Cara, mulheres como sua mãe, a mãe de sua mãe, como a minha e a de muita gente por aí é que me fazem sentir o maior orgulho de ser mulher. 11 pessoas na família e todos sobreviveram com dignidade é ou não é impressionante. Isso é o lado positivo em essência e em ação.

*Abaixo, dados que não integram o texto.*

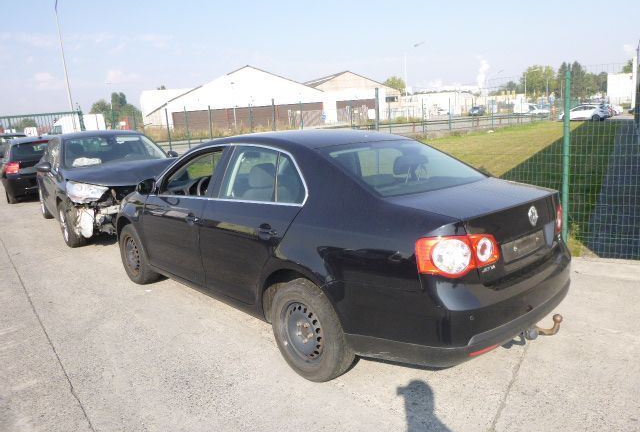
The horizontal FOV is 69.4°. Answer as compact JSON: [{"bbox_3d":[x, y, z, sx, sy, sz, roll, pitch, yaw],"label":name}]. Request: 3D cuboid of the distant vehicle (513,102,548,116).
[{"bbox_3d":[27.391,-13.695,60.000,4.800,1.900,1.850,-2,11,0],"label":"distant vehicle"}]

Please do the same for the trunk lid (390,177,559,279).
[{"bbox_3d":[0.968,0.044,2.721,1.160,0.400,0.590,-13,15,-42],"label":"trunk lid"}]

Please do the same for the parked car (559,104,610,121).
[{"bbox_3d":[24.828,-9.713,43.500,4.300,1.470,1.800,6,14,37],"label":"parked car"}]

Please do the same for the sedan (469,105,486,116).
[{"bbox_3d":[21.154,-14.125,62.000,1.800,1.450,4.400,4,13,30],"label":"sedan"}]

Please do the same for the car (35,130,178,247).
[{"bbox_3d":[-3.543,-0.610,7.757,1.840,1.490,4.250,-11,14,-35],"label":"car"}]

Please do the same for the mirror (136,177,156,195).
[{"bbox_3d":[-1.436,-0.250,3.832,0.190,0.150,0.110,-13,15,-42],"label":"mirror"}]

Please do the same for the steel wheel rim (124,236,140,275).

Pensando em memória: perto de onde moro também vejo os fósseis de olarias e portos, além da atividade pesqueira quase inexistente (acho que só tem uma cooperativa hoje). Fala-se muito em sustentabilidade, mas o potencial desse pedaço de terra por cá não é revitalizado, ressuscitado. Temos portos para dar vender e emprestar, é Porto da Madama, Porto Velho, Porto Novo, Porto do Rosa, etc. Todos sobrevivem apenas em nomes de bairros. Uma lástima, pois a população poderia se beneficiar e muito caso existisse algum planejamento nesse aspecto.

Anônimo disse...

Muito bom o texto!

Anônimo disse...

Sabemos hoje que as fábricas fecharam por vários motivos. Parque industrial obsoleto, logística inadequada, direção incapaz, concorrência nacional e internacional. Nem as benesses do poder público foram aproveitadas a contento, e olha que foram muitas. No entanto seria normal, se fosse parte do transitório, ou seja, se a atividade econômica fosse de imediato substituída por outra. O triste é que isso não aconteceu e destruiu uma cultura da qual as mulheres citadas no texto compartilhavam, a cultura do trabalho. Trabalhar, produzir e ganhar a vida com orgulho e dignidade. Para piorar a situação, ao longo dos anos a zona rural foi sendo esvaziada. A atividade agropecuária em Valença está totalmente falida e os trabalhadores rurais sem ter o que fazer na cidade. Mas não sou pessimista. Acho que tem jeito. Quando vejo outras cidades, tenho certeza. Só acho que não vai ser o prefeito que vai resolver. Nenhum deles, seja qual for o eleito. Temos que recobrar o orgulho, o brio, a vontade de vencer. Uma pequena confecção tocada com garra, amizade e compromisso vai longe. O pequeno sítio idem. Mas não tem estrada rural em boas condições, dizem alguns. Pedi o prefeito para arrumar a estrada e nada. Façamos um mutirão. Enxada, escória, um caminhão. Vamos fotografar e divulgar e dizer assim para o prefeito (qualquer um) - Não precisamos de você. No dia em que esta cidade não depender tanto do poder público ela cresce, com certeza.

Anônimo disse...

Algumas coisa podemos e devemos fazer, entre elas, exigir dos governantes que atendam nossas demandas. Se necessário, organizar os interessados para cobrar seus direitos. Quando falamos de políticas públicas, temos que cobrar,com veemência, do poder público!